In the data items below, rewrite as a numbered list the part that opens with the line containing "Mecanismos Simón" and closes with the line containing "Pantallas LED Exterior", including both of those lines and leaving out any blank lines.

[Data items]

=== Begin Enclosure ===

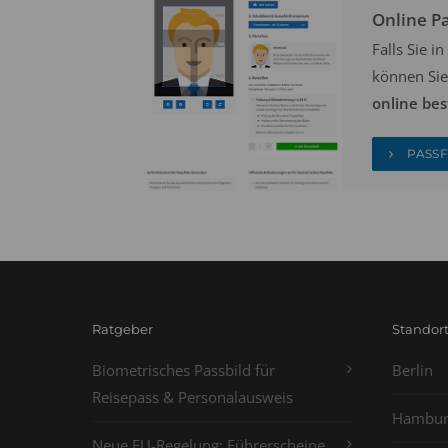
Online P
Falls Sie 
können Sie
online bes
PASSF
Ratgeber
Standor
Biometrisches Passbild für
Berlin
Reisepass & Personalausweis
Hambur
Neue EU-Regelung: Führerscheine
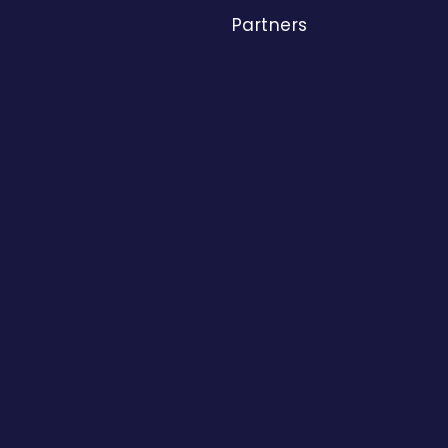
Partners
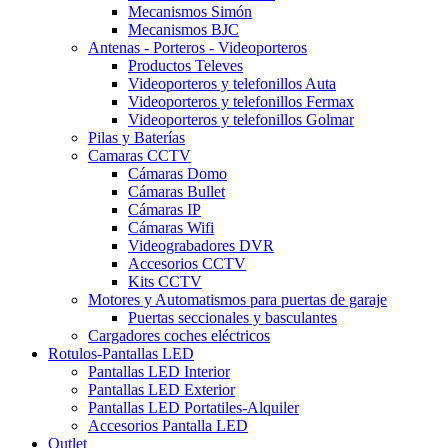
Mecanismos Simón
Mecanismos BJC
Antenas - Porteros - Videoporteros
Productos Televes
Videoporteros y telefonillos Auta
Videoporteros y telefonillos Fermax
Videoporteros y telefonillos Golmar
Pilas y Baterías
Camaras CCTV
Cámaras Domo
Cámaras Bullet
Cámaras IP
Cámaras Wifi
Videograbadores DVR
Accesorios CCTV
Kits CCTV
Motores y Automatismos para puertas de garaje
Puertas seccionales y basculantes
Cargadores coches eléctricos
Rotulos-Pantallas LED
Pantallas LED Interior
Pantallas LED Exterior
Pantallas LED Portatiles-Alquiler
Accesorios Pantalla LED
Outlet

=== End Enclosure ===
=== Begin Enclosure ===

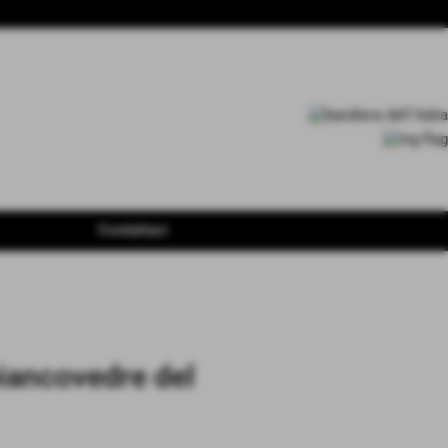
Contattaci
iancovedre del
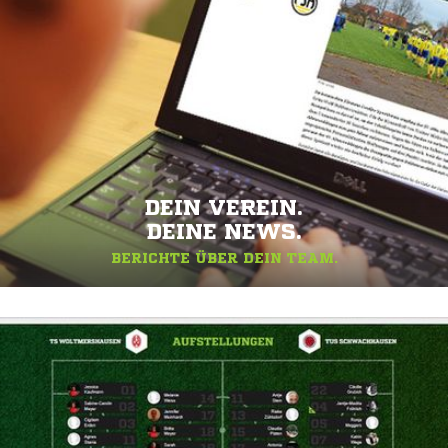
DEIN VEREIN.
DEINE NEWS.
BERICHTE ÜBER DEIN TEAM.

=== End Enclosure ===

> [Answer space]
1. Mecanismos Simón
2. Mecanismos BJC
3. Antenas - Porteros - Videoporteros
4. Productos Televes
5. Videoporteros y telefonillos Auta
6. Videoporteros y telefonillos Fermax
7. Videoporteros y telefonillos Golmar
8. Pilas y Baterías
9. Camaras CCTV
10. Cámaras Domo
11. Cámaras Bullet
12. Cámaras IP
13. Cámaras Wifi
14. Videograbadores DVR
15. Accesorios CCTV
16. Kits CCTV
17. Motores y Automatismos para puertas de garaje
18. Puertas seccionales y basculantes
19. Cargadores coches eléctricos
20. Rotulos-Pantallas LED
21. Pantallas LED Interior
22. Pantallas LED Exterior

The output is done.